Task directions:
What is the number of lines in the data below that contain "Left"? Answer with that number and no other words.

Records contained in a dataset:
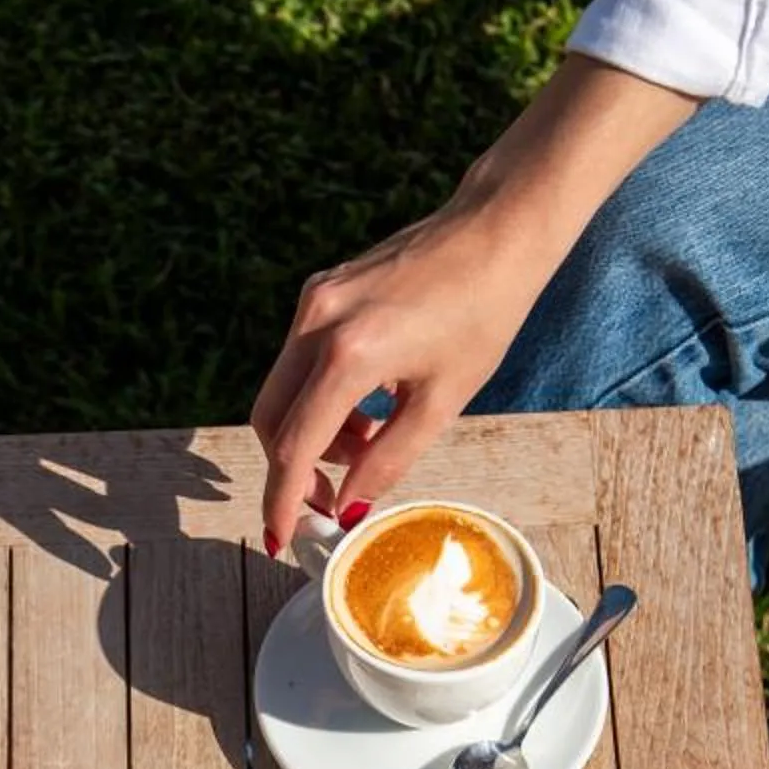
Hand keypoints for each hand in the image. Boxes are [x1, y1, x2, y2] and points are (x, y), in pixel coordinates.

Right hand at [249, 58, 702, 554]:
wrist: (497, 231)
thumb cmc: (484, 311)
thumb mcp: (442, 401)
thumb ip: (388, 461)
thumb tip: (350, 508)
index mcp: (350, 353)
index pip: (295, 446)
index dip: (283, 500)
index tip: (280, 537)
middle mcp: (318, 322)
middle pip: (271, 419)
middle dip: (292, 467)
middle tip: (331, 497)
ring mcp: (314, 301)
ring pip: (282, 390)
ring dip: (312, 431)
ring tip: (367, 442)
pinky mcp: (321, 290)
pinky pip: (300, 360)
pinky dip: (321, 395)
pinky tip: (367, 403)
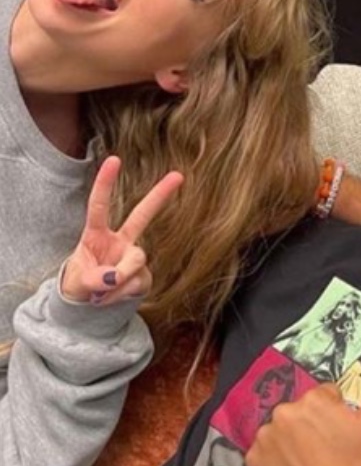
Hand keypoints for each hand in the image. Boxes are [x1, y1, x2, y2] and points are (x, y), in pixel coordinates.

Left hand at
* * *
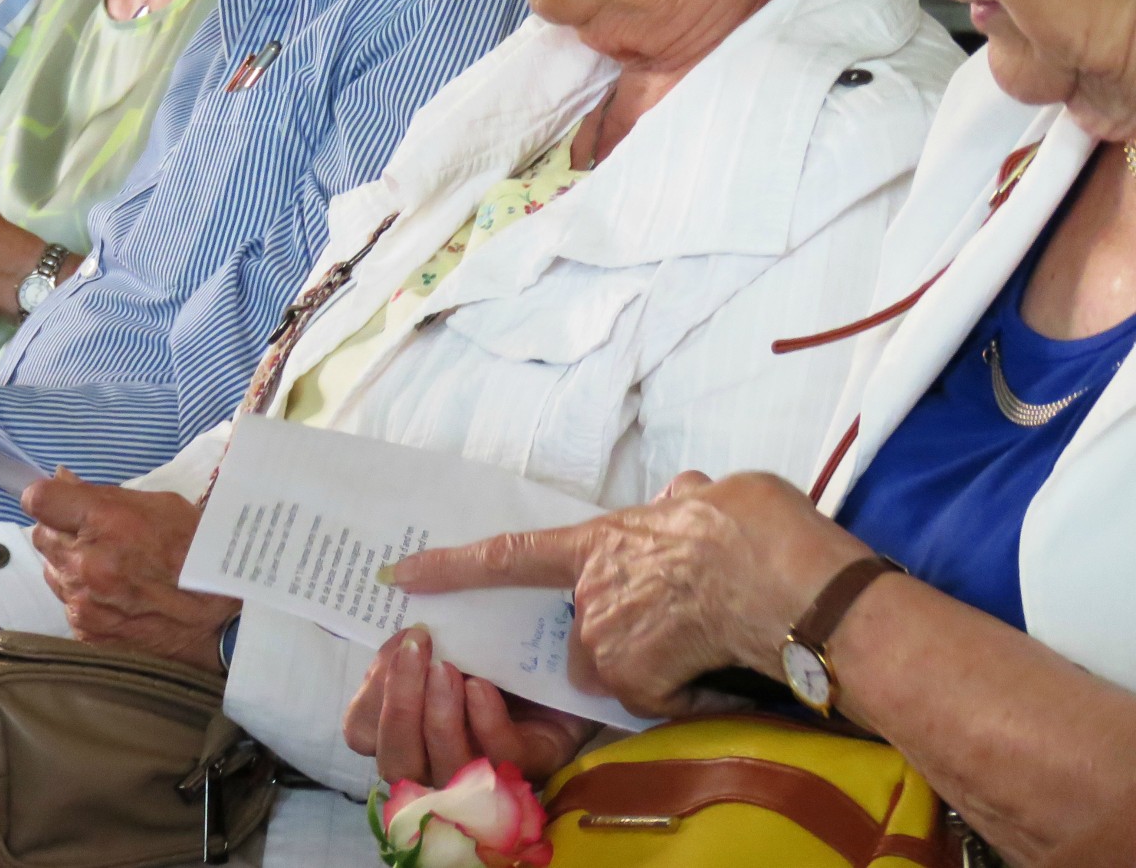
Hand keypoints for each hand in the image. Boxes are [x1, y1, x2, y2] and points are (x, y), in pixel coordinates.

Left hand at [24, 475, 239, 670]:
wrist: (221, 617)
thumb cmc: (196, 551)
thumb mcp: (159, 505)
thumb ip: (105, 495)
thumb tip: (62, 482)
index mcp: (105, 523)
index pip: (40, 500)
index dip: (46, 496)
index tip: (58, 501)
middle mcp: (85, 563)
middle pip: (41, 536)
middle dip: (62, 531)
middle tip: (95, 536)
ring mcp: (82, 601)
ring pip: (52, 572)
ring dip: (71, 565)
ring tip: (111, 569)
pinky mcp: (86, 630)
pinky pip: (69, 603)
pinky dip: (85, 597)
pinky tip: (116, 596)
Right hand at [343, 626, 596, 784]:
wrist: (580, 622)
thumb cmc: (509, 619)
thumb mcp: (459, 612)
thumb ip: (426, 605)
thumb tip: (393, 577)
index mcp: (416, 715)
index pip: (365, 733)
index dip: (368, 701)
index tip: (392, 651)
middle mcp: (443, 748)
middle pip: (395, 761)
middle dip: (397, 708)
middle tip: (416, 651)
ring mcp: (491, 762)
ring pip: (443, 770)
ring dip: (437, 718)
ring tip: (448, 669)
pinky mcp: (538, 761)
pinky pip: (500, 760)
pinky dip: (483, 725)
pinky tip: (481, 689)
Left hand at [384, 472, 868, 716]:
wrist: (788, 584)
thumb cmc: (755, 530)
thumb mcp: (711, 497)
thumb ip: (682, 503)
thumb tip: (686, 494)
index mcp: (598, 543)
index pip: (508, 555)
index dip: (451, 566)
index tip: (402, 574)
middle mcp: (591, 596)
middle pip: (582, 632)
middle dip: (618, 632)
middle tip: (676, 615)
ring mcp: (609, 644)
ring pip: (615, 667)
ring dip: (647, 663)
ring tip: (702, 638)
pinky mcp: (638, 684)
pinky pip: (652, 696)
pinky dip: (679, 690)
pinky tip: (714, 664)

Expected output:
3